Tree overhanging Teatown Lake

Teatown Lake Reservation is one of my favorite places: to walk the dog; hike around myself and just sit and watch the world go by. It’s quite large: 1,000 acres including the 41-acre Teatown Lake, 7-acre Shadow Lake and 9-acre Vernay Lake, streams, waterfalls, hardwood swamps, mixed forests, meadowns, hemlock forests and laurel groves. There are a number of trails so you don’t have to repeat yourself too much. One of the easier walks is around the lake. It’s flat and takes between 45 and one hour depending on how fast you walk. It was on one of the walks around the lake that I came across this tree overhanging the lake itself.
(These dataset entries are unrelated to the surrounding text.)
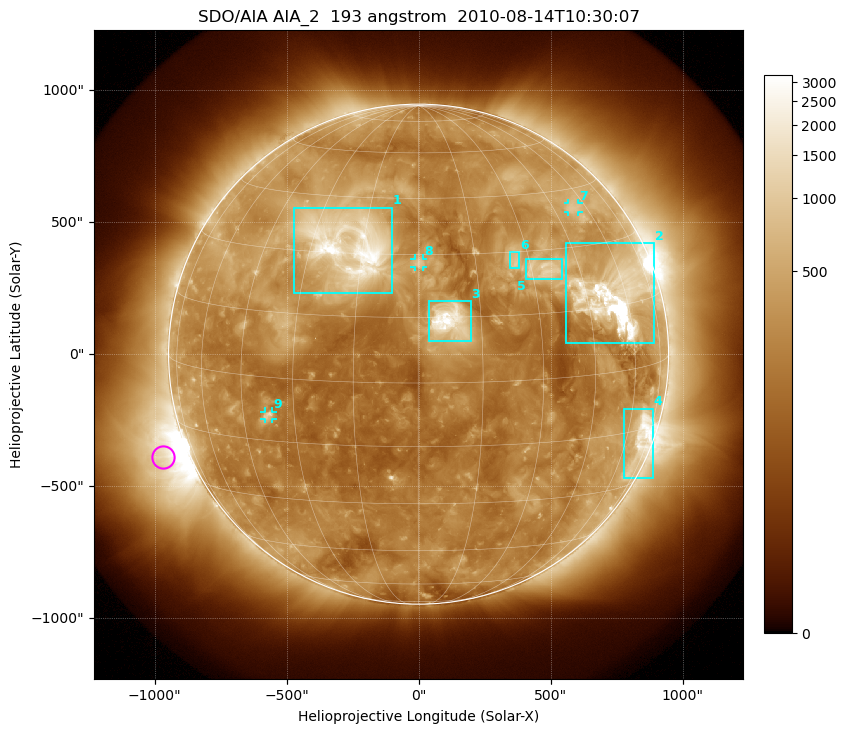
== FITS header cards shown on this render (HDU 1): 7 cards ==
TELESCOP= 'SDO/AIA'
INSTRUME= 'AIA_2'
WAVELNTH=                  193
WAVEUNIT= 'angstrom'
DATE-OBS= '2010-08-14T10:30:07.84'
CTYPE1  = 'HPLN-TAN'
CTYPE2  = 'HPLT-TAN'

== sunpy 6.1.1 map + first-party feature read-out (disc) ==
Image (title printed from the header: SDO/AIA AIA_2  193 angstrom  2010-08-14T10:30:07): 1024 x 1024 px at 2.4 arcsec/px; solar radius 947 arcsec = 395 px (full disc in frame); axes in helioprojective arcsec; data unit not stated in the header (colour bar unlabelled)
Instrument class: DISC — disc imager (sunpy class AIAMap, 193 A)
Bright regions (active regions / flare kernels): reference = the median radial profile (limb darkening/brightening removed); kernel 9 px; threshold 5 sigma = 507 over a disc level ~251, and >= 1.15x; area >= 12 px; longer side >= 9 px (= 22 arcsec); searched inside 0.97 R_sun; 9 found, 9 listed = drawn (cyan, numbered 1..; 3 of them under ~33 arcsec drawn as corner ticks so the feature stays visible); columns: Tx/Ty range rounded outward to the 5 arcsec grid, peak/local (2 s.f.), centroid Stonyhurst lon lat
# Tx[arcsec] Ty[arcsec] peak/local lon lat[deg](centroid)
1 -475..-100 230..555 18 -19 +32
2 560..890 40..420 52 +55 +17
3 35..200 50..205 16 +8 +14
4 775..890 -470..-205 7.9 +68 -17
5 405..545 285..360 5 +33 +25
6 345..385 325..390 4.5 +26 +28
7 565..605 540..570 3.4 +54 +40
8 -15..20 330..365 5.2 +0 +28
9 -585..-555 -245..-215 4.4 -37 -9
Off-limb structures (1.02-1.3 R_sun): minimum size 162 px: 2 found; the strongest spans PA ~85..135 deg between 1.02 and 1.3 R_sun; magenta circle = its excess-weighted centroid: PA ~110 deg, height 1.1 R_sun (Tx ~-970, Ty ~-390 arcsec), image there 6.6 x the reference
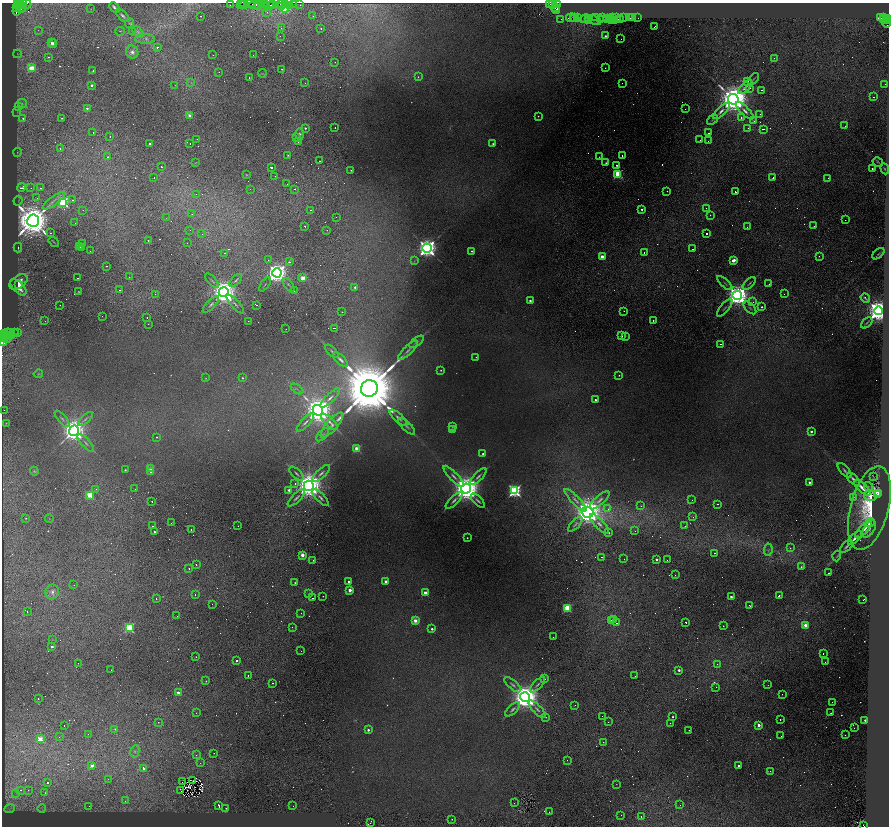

Taken October, 2011 with a Panasonic ZS-7

Geneva, Switzerland

Lake Geneva from Quai du Mont-Blanc with the Jet d’eau in the background.

We lived in (or right next to) Geneva for eight years and yet I seem to have very few pictures from that time. I suppose there are a couple of reasons for this. First I was going through one of my periodic “soured with photography phases” – This was a particularly long one. Second, and probably more significantly we lived there in the pre-digital age. So I actually might have more pictures, but I’d have to go through boxes of old negatives to try to find them. I might do this, but I suspect I would still find very few.

Here are a few though. They were taken later. My younger daughter still lives in Geneva and we still visit from time to time – although not very much in recent years. Hopefully we’ll get there again soon. I have a yen to go up into the mountains.

Brunswick Monument.

Fountain near the Rue des Alpes

Statue near the Jardin Botanique – right next to where I used to work.

l’Auberge du Lion d’Or in Cologny – Michelin starred restaurant just down the road from where we lived.

Runner in the Place des Nations with the Broken Chair and the Palais des Nations in the background.

Sleepy Hollow Cemetery

Old Dutch Church and Burial Ground.

In Winter this is one of the few locations that I can reliably expect to be cleared of snow. So it’s a place of last resort for walking the dog when it’s cold and there’s snow on the ground. It’s also a large and very interesting cemetery with lots of celebrity graves, picturesque statuary, flowering trees etc. It’s a very tranquil and peaceful area to walk around in, which I guess is what you would expect.

John Archbold Mausoleum

Door Detail

Edwin Lister Grave. Born: Sep. 10, 1829, Newcastle-upon-Tyne, England. Died: May 18, 1898, Newark, NJ. President of Agricultural Chemical Works, and Assemblyman in New Jersey.